Doch die sudanesische Bevölkerung hatte wenig Zeit zum Feiern. Jene paramilitärische Sondereinheit namens Rapid Support Forces (RSF), die für Menschenrechtsverletzungen in Darfur verantwortlich ist, führt jetzt das brutale Vorgehen gegen friedliche Demonstrierende an, die eine zivile Führung fordern.
Bei der Auflösung friedlicher Proteste in der sudanesischen Hauptstadt Khartum wurden Anfang Juni mehr als 100 Menschen getötet. Das Internet und die sozialen Medien sind blockiert.
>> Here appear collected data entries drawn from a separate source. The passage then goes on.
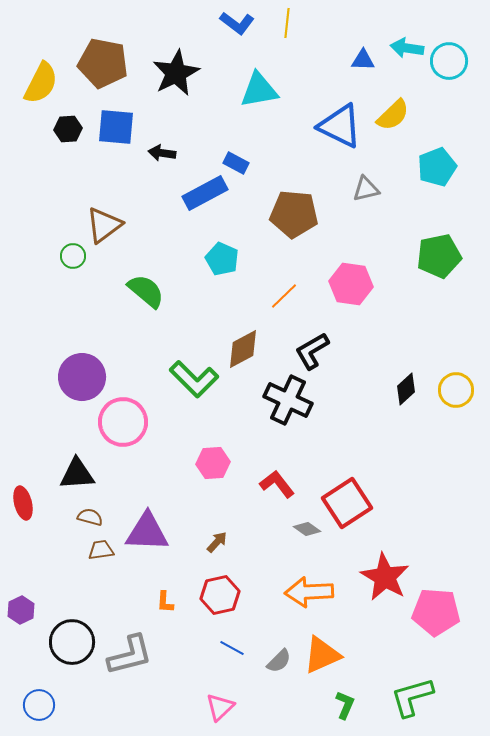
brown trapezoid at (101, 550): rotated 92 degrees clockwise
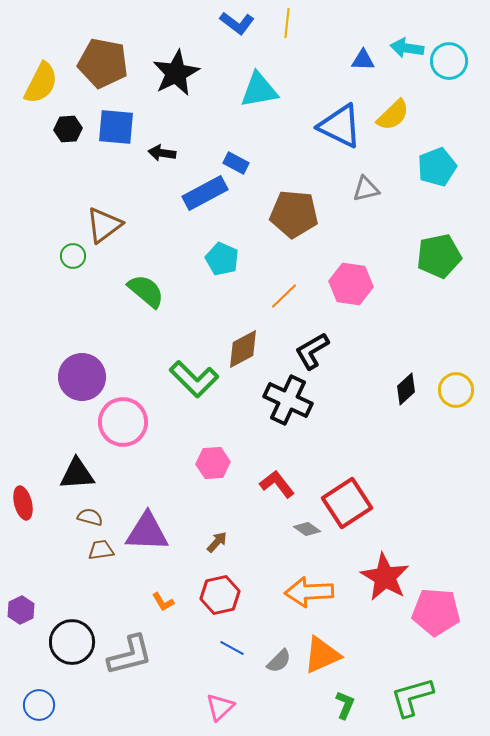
orange L-shape at (165, 602): moved 2 px left; rotated 35 degrees counterclockwise
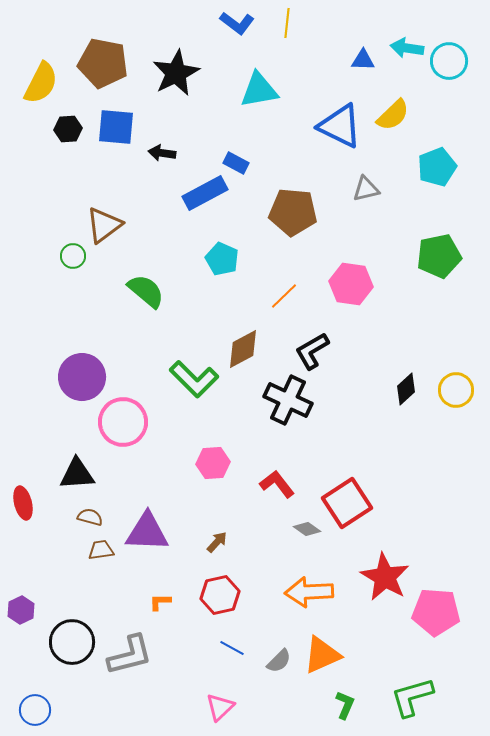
brown pentagon at (294, 214): moved 1 px left, 2 px up
orange L-shape at (163, 602): moved 3 px left; rotated 120 degrees clockwise
blue circle at (39, 705): moved 4 px left, 5 px down
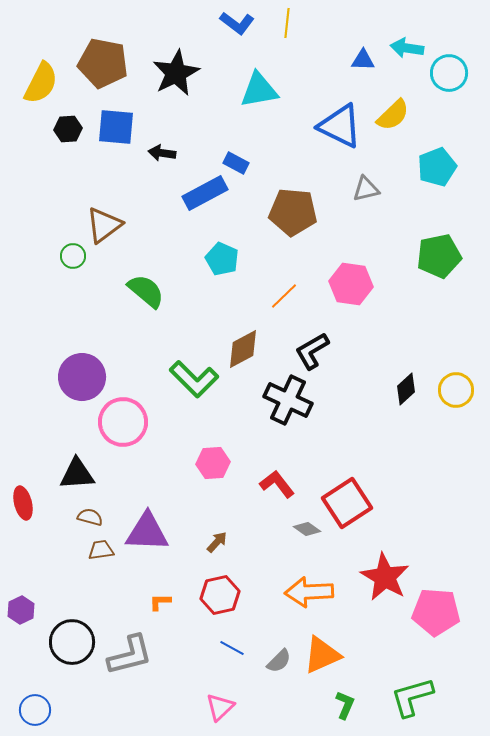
cyan circle at (449, 61): moved 12 px down
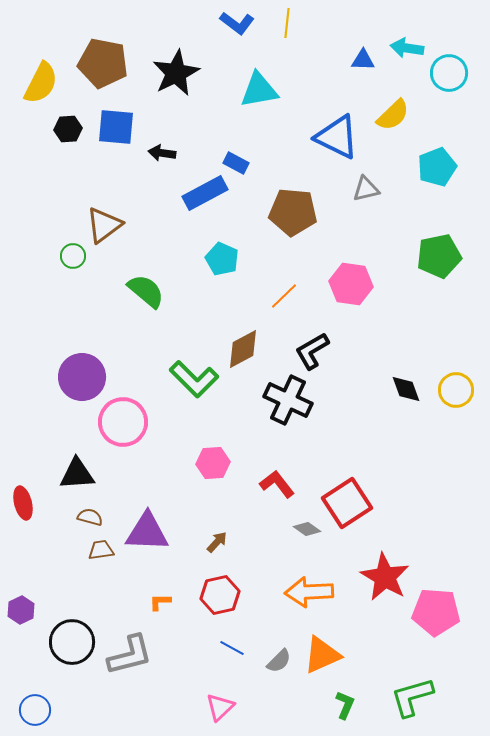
blue triangle at (340, 126): moved 3 px left, 11 px down
black diamond at (406, 389): rotated 68 degrees counterclockwise
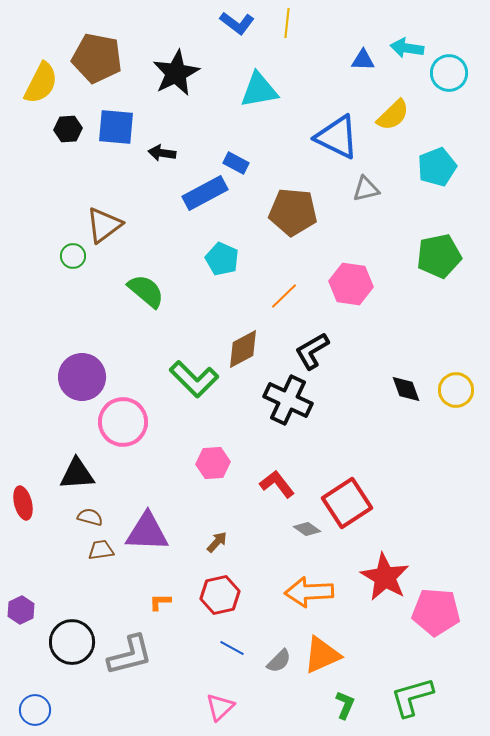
brown pentagon at (103, 63): moved 6 px left, 5 px up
Die Afrikanische Union hat den Sudan bereits suspendiert, und der äthiopische Premierminister hat sich am 7. Juni 2019 mit dem Übergangs-Militärrat getroffen. Mit ausreichendem Druck können wir sicherstellen, dass die Stimmen des sudanesischen Volkes bei jeder Vermittlung gehört werden.
Dieser Appell ist abgelaufen. Vielen Dank allen, die sich eingesetzt haben!